停在一行的正则表达式

Question

我正在尝试构建一个当一行等于“--- admonition”时停止的正则表达式。

例如，我有：

??? ad-question Quels sont les deux types de bornages ?

Il y en a deux :

- Le bornage amiable.

- Le bornage judiciaire.

test

--- admonition

我可以在一个页面上多次使用相同的捕获格式。

我想在第一组中检索（在每场比赛中）：

Quels sont les deux types de bornages ?

一秒钟后：

Il y en a deux :

Le bornage amiable.

Le bornage judiciaire.

test

我试过了：

^\?{3} ad-question {1}(.+)\n*((?:\n(?:^[^#].{0,2}$|^[^#].{3}(?<!---).*))+)

或

^\?{3} ad-question {1}(.+)\n*((?:\n(?:^[^\n#].{0,2}$|^[^\n#](?<!----).*))+)

但它并没有停在“\n--- admonition”，而是在两组之间换了一条线。

有人可以帮我构建这个正则表达式吗？

ps : 我必须在这两个组之间以及第 2 组和“----告诫”之间换行。

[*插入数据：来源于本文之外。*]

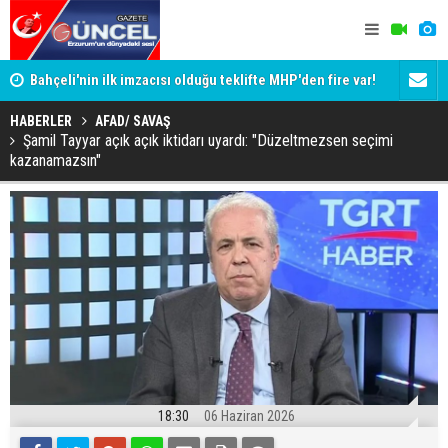
Bahçeli'nin ilk imzacısı olduğu teklifte MHP'den fire var!
Siyaset-Se
İşte imzalamayan o isim
Altınok ve K
HABERLER
AFAD/ SAVAŞ
Şamil Tayyar açık açık iktidarı uyardı: "Düzeltmezsen seçimi
kazanamazsın"
18:30
06 Haziran 2026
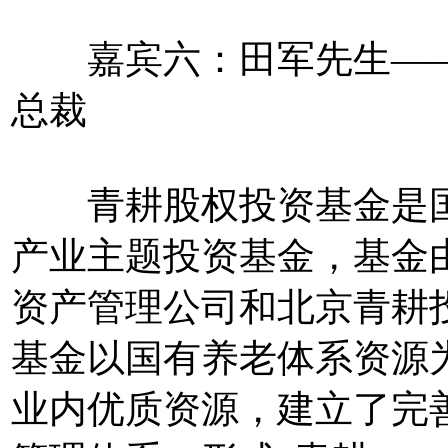
嘉宾六：田军先生——
总裁
青耕股权投资基金是国
产业主题投资基金，基金
资产管理公司和北京青耕
基金以国有养老体系资源
业内优质资源，建立了完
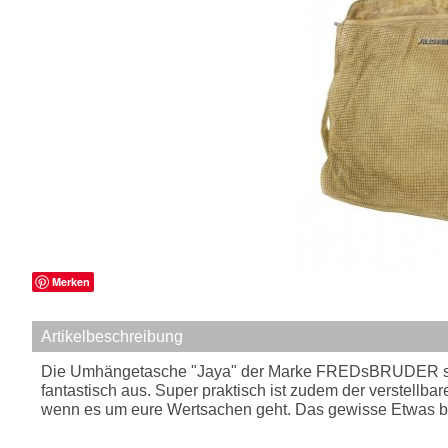
Merken
Artikelbeschreibung
Die Umhängetasche "Jaya" der Marke FREDsBRUDER stellt 
fantastisch aus. Super praktisch ist zudem der verstellb
wenn es um eure Wertsachen geht. Das gewisse Etwas be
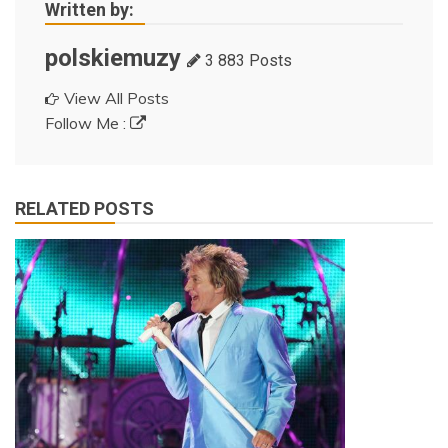
Written by:
polskiemuzy
3 883 Posts
View All Posts
Follow Me :
RELATED POSTS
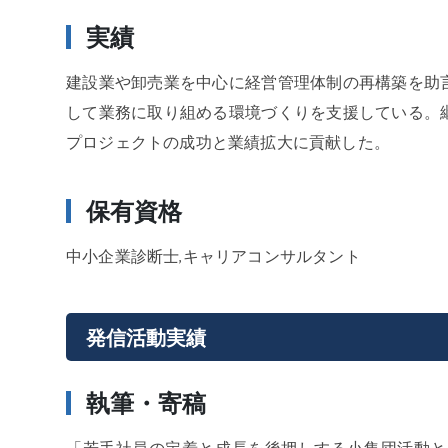
実績
建設業や卸売業を中心に経営管理体制の再構築を助
して業務に取り組める環境づくりを支援している。
プロジェクトの成功と業績拡大に貢献した。
保有資格
中小企業診断士,キャリアコンサルタント
発信活動実績
執筆・寄稿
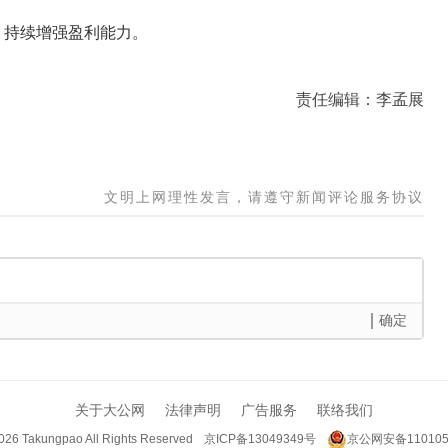
持续增强盈利能力。
责任编辑：李孟展
文明上网理性发言，请遵守新闻评论服务协议
确定
关于大公网
法律声明
广告服务
联络我们
026 Takungpao
All Rights Reserved
京ICP备13049349号
京公网安备110105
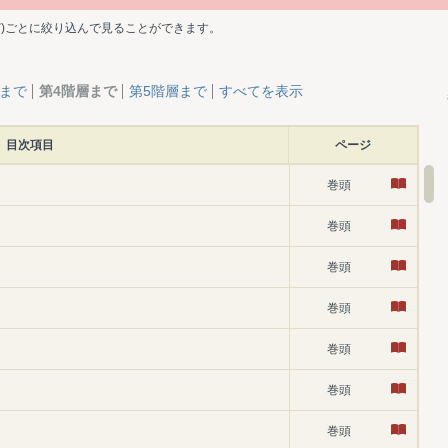
ど)ごとに絞り込んで見ることができます。
層まで
第4階層まで
第5階層まで
すべてを表示
目次項目
ページ
巻頭
巻頭
巻頭
巻頭
巻頭
巻頭
巻頭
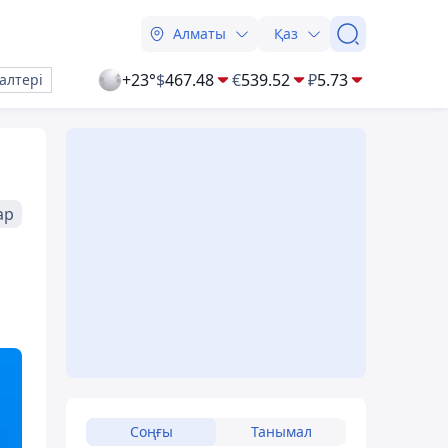
Алматы
Қаз
+23°
$
467.48
€
539.52
₽
5.73
алтері
ар
Соңғы
Танымал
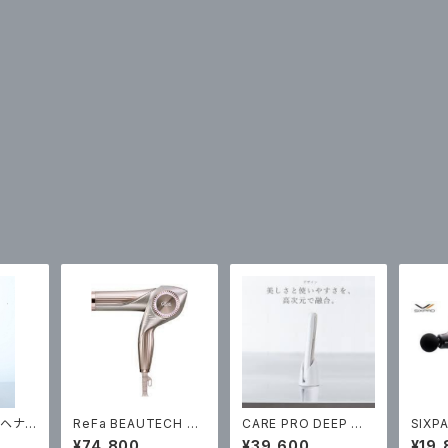
 ヘナシ
ReFa BEAUTECH DR
CARE PRO DEEP 約2
SIXP
ィショナ
YER BX W ￥74800
65g（税込￥39600）
¥198
¥74,800
¥39,600
¥19,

所以这些行必须在组中避免ps.

感谢您的帮助。

Answer 1

试试这个正则表达式：

\?{3}\s*(.+)\s*((?:(?!-{3} admonition)[\s\S])*?)\s*-{3} admonition

Click for Demo

解释：

\?{3} - 匹配 3 次 ?
\s* - 匹配 0 个或多个空格
(.+) - 匹配任何字符出现 1 次或多次，换行除外，并将其捕获到组 1
\s* - 匹配 0 个或多个空格
((?:(?!-{3} admonition)[\s\S])*?)\s*-{3} admonition - 匹配不以 --- admonition 开头的任何字符的 0 次或多次出现。匹配所有这些字符后，它匹配 0 个或多个后跟单词 --- admonition

Answer 2

您很可能需要 re.DOTALL 和 re.MULTILINE 标志。您还可以将其用作模式中的 内联标志 ：'(?s)' and '(?m)'.

DOTALL 让 '.' 也捕获通常不匹配的 '\n'（re.DOTALL 是 python - 其他方言有类似的标志，f.e.: JS, Java).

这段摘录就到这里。